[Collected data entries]
· · ·
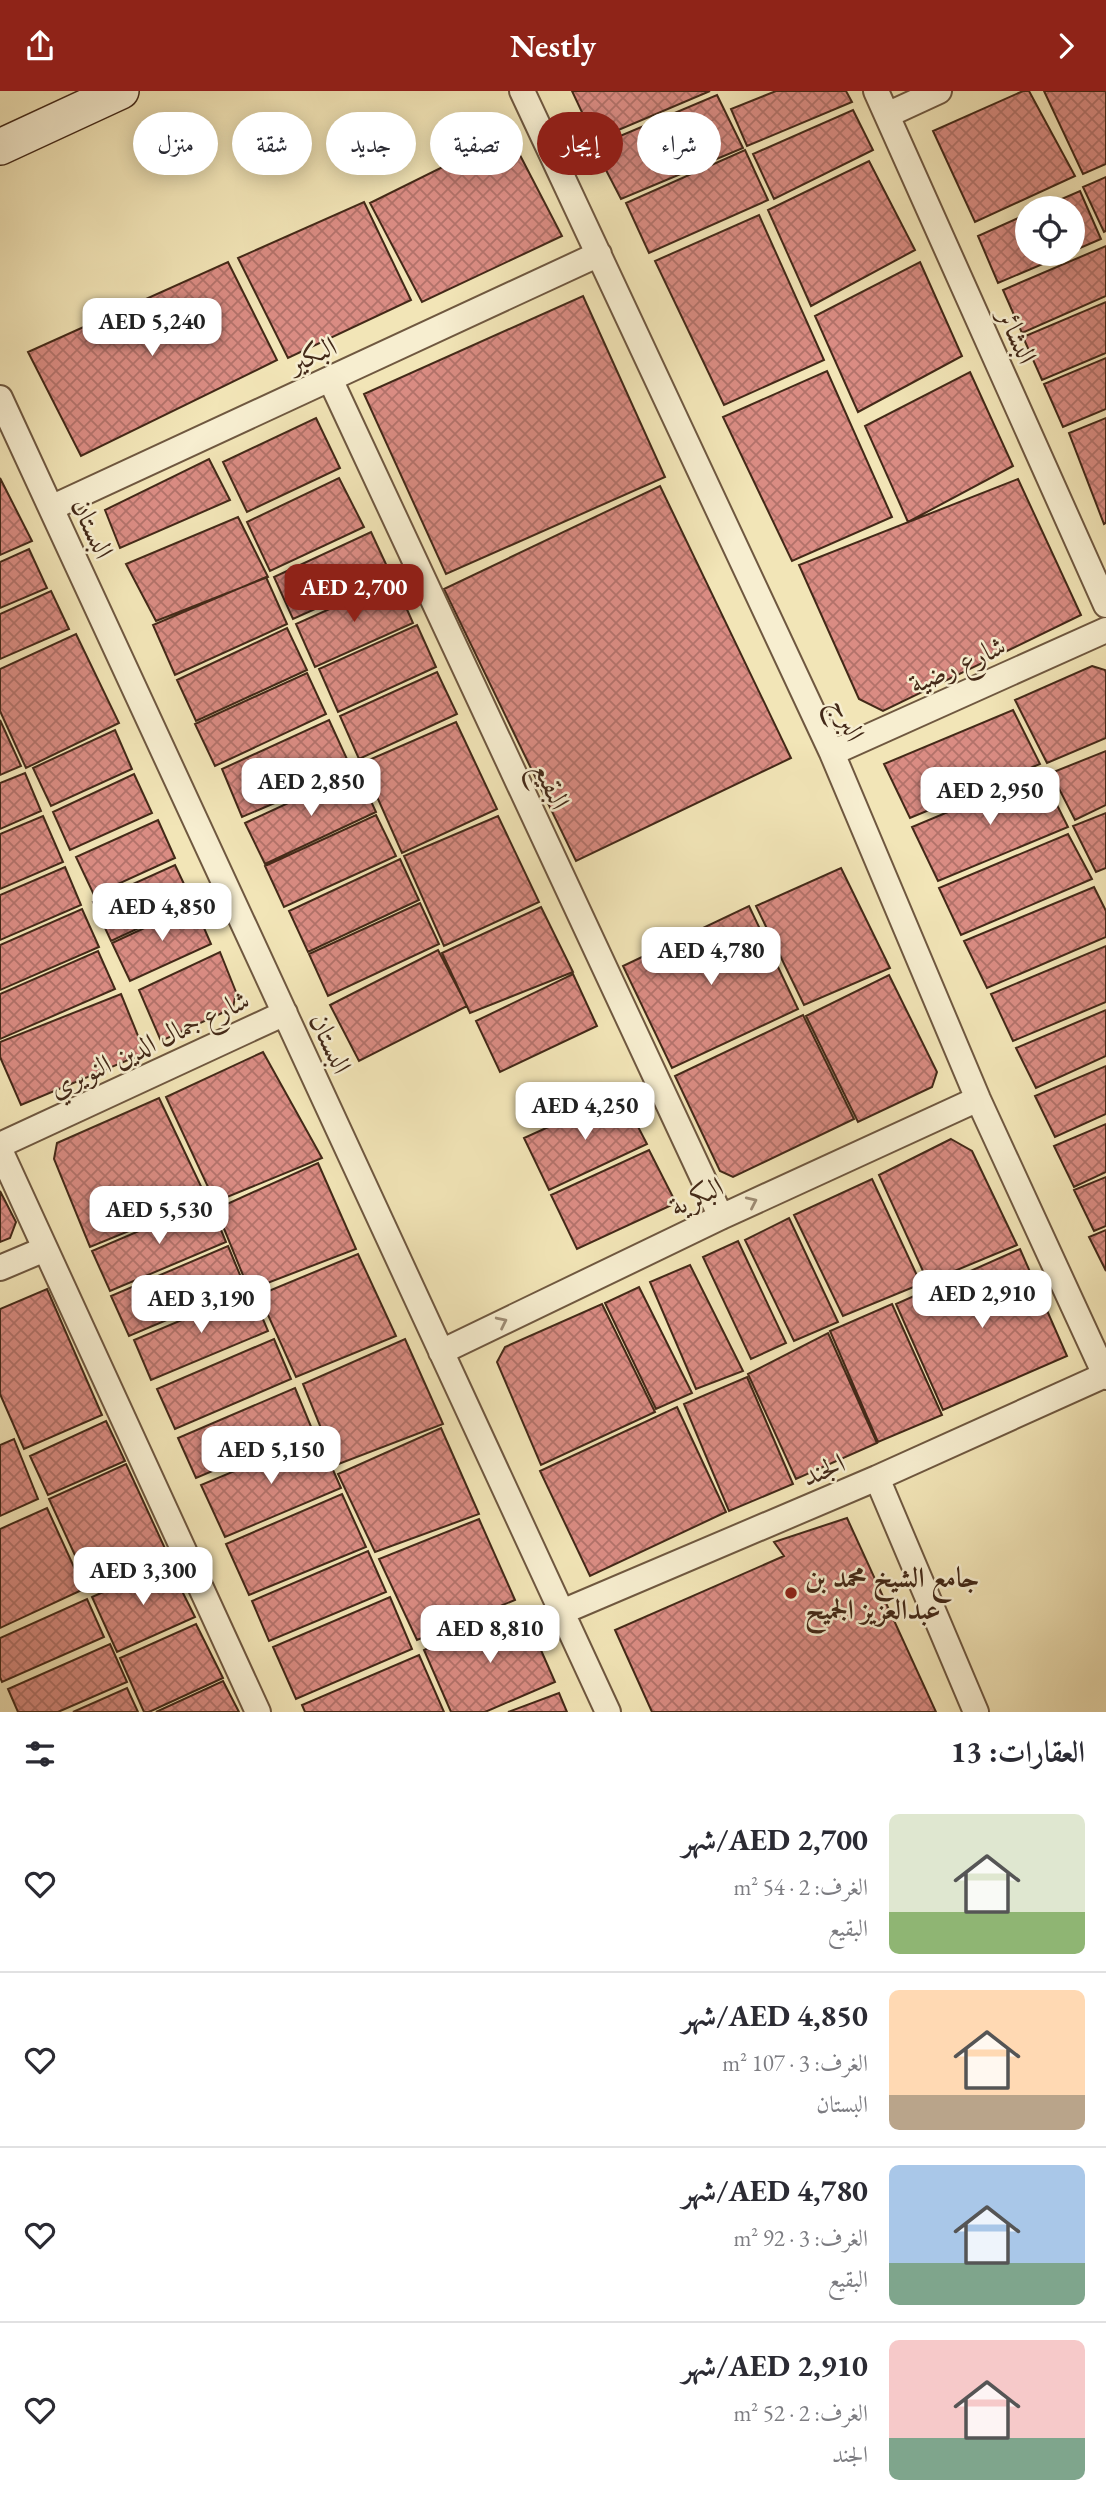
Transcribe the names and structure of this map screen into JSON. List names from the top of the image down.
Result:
{
  "streets": {
    "street": [
      "البشائر",
      "البكير",
      "البستان",
      "شارع رضية",
      "البرج",
      "البقيع",
      "شارع جمال الدين النويري",
      "البكرية",
      "الجند"
    ]
  },
  "crossings": [
    ["البكير", "البستان"],
    ["البكير", "البرج"],
    ["البكير", "البقيع"],
    ["البستان", "شارع جمال الدين النويري"],
    ["البستان", "البكرية"],
    ["البستان", "الجند"],
    ["شارع رضية", "البرج"],
    ["البرج", "البكرية"],
    ["البرج", "الجند"],
    ["البقيع", "البكرية"]
  ],
  "one_way": ["البكرية"],
  "places": ["جامع الشيخ محمد بن عبدالعزيز الجميح"],
  "page": {
    "header": "Nestly",
    "chip": [
      "شراء",
      "إيجار",
      "تصفية",
      "جديد",
      "شقة",
      "منزل"
    ],
    "price": [
      "AED 5,240",
      "AED 2,700",
      "AED 2,850",
      "AED 2,950",
      "AED 4,850",
      "AED 4,780",
      "AED 4,250",
      "AED 5,530",
      "AED 2,910",
      "AED 3,190",
      "AED 5,150",
      "AED 3,300",
      "AED 8,810"
    ],
    "heading": "العقارات: 13",
    "list": [
      {
        "name": "AED 2,700/شهر",
        "note": "الغرف: 2 · 54 m² · البقيع"
      },
      {
        "name": "AED 4,850/شهر",
        "note": "الغرف: 3 · 107 m² · البستان"
      },
      {
        "name": "AED 4,780/شهر",
        "note": "الغرف: 3 · 92 m² · البقيع"
      },
      {
        "name": "AED 2,910/شهر",
        "note": "الغرف: 2 · 52 m² · الجند"
      }
    ]
  }
}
· · ·
EXERCISE REQUIREMENTS
An exact reprint of the records above is required, with all pictures left out.

RESULT OF THE EXERCISE
Transcribe the names and structure of this map screen into JSON. List names from the top of the image down.
Result:
{
  "streets": {
    "street": [
      "البشائر",
      "البكير",
      "البستان",
      "شارع رضية",
      "البرج",
      "البقيع",
      "شارع جمال الدين النويري",
      "البكرية",
      "الجند"
    ]
  },
  "crossings": [
    ["البكير", "البستان"],
    ["البكير", "البرج"],
    ["البكير", "البقيع"],
    ["البستان", "شارع جمال الدين النويري"],
    ["البستان", "البكرية"],
    ["البستان", "الجند"],
    ["شارع رضية", "البرج"],
    ["البرج", "البكرية"],
    ["البرج", "الجند"],
    ["البقيع", "البكرية"]
  ],
  "one_way": ["البكرية"],
  "places": ["جامع الشيخ محمد بن عبدالعزيز الجميح"],
  "page": {
    "header": "Nestly",
    "chip": [
      "شراء",
      "إيجار",
      "تصفية",
      "جديد",
      "شقة",
      "منزل"
    ],
    "price": [
      "AED 5,240",
      "AED 2,700",
      "AED 2,850",
      "AED 2,950",
      "AED 4,850",
      "AED 4,780",
      "AED 4,250",
      "AED 5,530",
      "AED 2,910",
      "AED 3,190",
      "AED 5,150",
      "AED 3,300",
      "AED 8,810"
    ],
    "heading": "العقارات: 13",
    "list": [
      {
        "name": "AED 2,700/شهر",
        "note": "الغرف: 2 · 54 m² · البقيع"
      },
      {
        "name": "AED 4,850/شهر",
        "note": "الغرف: 3 · 107 m² · البستان"
      },
      {
        "name": "AED 4,780/شهر",
        "note": "الغرف: 3 · 92 m² · البقيع"
      },
      {
        "name": "AED 2,910/شهر",
        "note": "الغرف: 2 · 52 m² · الجند"
      }
    ]
  }
}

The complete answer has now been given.